The worldwide obesity epidemic has been largely attributed to marked changes in diet and lifestyle in the last 3 decades. Strong evidence from numerous studies supports a positive association between increased consumption of sugar-sweetened beverages and the risk of obesity. It is unclear whether increased intake of such beverages is associated with a genetic predisposition to adiposity. Large-scale genome-wide association studies have identified 32 loci within the genome associated with the body mass index (BMI).
This longitudinal cohort study was designed to test the hypothesis that high intake of sugar-sweetened beverages is associated with a genetic predisposition for obesity.
Prospective data were obtained for 6934 women enrolled in the Nurses’ Health Study (NHS) and for 4423 men from the Health Professionals Follow-up Study (HPFS), and also for 21,740 women enrolled in a replication cohort, the Women’s Genome Health Study (WGHS). The interaction between the intake of sugar-sweetened beverages and BMI was analyzed. The genetic predisposition score was calculated on the basis of the 32 loci previously shown to have an established association with BMI. The difference in BMI for each increment of 10 risk alleles was stratified according to 4 categories of beverage intake (<1 serving per month, 1–4 servings per month, 2–6 servings per week, and ≥1 servings per day).
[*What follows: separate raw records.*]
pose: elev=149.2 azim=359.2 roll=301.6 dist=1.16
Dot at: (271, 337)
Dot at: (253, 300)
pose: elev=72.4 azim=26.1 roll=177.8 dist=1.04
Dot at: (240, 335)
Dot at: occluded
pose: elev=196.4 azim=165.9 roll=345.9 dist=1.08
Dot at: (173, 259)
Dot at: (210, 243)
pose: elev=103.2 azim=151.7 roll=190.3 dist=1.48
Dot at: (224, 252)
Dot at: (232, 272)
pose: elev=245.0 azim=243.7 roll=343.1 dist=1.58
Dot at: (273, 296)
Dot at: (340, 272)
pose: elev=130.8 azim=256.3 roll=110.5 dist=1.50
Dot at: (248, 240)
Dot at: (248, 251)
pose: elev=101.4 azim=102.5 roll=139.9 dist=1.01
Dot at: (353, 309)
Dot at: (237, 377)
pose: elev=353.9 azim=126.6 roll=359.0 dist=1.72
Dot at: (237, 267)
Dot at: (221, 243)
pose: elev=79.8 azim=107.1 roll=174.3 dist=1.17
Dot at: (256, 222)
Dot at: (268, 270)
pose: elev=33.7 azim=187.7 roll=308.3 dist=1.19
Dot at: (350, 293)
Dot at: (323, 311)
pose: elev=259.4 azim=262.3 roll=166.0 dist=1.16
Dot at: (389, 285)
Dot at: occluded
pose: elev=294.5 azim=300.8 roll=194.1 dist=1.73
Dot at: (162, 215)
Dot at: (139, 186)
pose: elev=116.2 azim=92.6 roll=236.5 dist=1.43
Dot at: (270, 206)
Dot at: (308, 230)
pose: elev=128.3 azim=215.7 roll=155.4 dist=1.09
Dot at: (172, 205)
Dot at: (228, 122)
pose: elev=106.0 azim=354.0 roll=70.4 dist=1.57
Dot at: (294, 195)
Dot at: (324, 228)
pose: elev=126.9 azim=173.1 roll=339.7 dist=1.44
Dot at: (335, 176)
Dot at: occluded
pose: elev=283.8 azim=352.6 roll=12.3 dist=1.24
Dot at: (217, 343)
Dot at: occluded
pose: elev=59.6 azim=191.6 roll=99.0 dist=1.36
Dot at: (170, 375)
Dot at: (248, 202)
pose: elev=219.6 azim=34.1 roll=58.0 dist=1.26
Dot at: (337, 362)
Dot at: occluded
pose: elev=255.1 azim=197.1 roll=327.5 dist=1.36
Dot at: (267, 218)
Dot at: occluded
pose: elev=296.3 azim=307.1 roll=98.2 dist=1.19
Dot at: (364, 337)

The genetic association with BMI in the NHS and HPFS cohorts was stronger in participants with a higher intake of sugar-sweetened beverages than in those with a lower intake. The pooled data in the 2 cohorts showed that the relative risk (RR) of genetic predisposition according to increased BMI for an increment of 10 risk alleles was 1.00 for an intake of less than 1 serving per month, 1.20 for 1 to 4 servings per month, 1.37 for 2 to 6 servings per week, and 1.85 for 1 or more servings per day (P < 0.001 for interaction). Using the same categories of beverage intake, the RR of incident obesity per increment of 10 risk alleles was 1.19 (95% confidence interval [CI], 0.90–1.59), 1.67 (95% CI, 1.28–2.16), 1.58 (95% CI, 1.01–2.47), and 5.06 (95% CI, 1.66–15.5) (P = 0.02 for interaction). Similar results were found in the WGHS cohort. In that cohort, the RR of incident obesity per increment of 10 risk alleles was 1.40 (95% CI, 1.19–1.64), 1.50 (95% CI, 1.16–1.93), 1.54 (95% CI, 1.21–1.94), and 3.16 (95% CI, 2.03–4.92) (P = 0.007 for interaction).
These findings suggest that greater intake of sugar-sweetened beverages is associated with a more pronounced genetic predisposition to elevated BMI and obesity risk.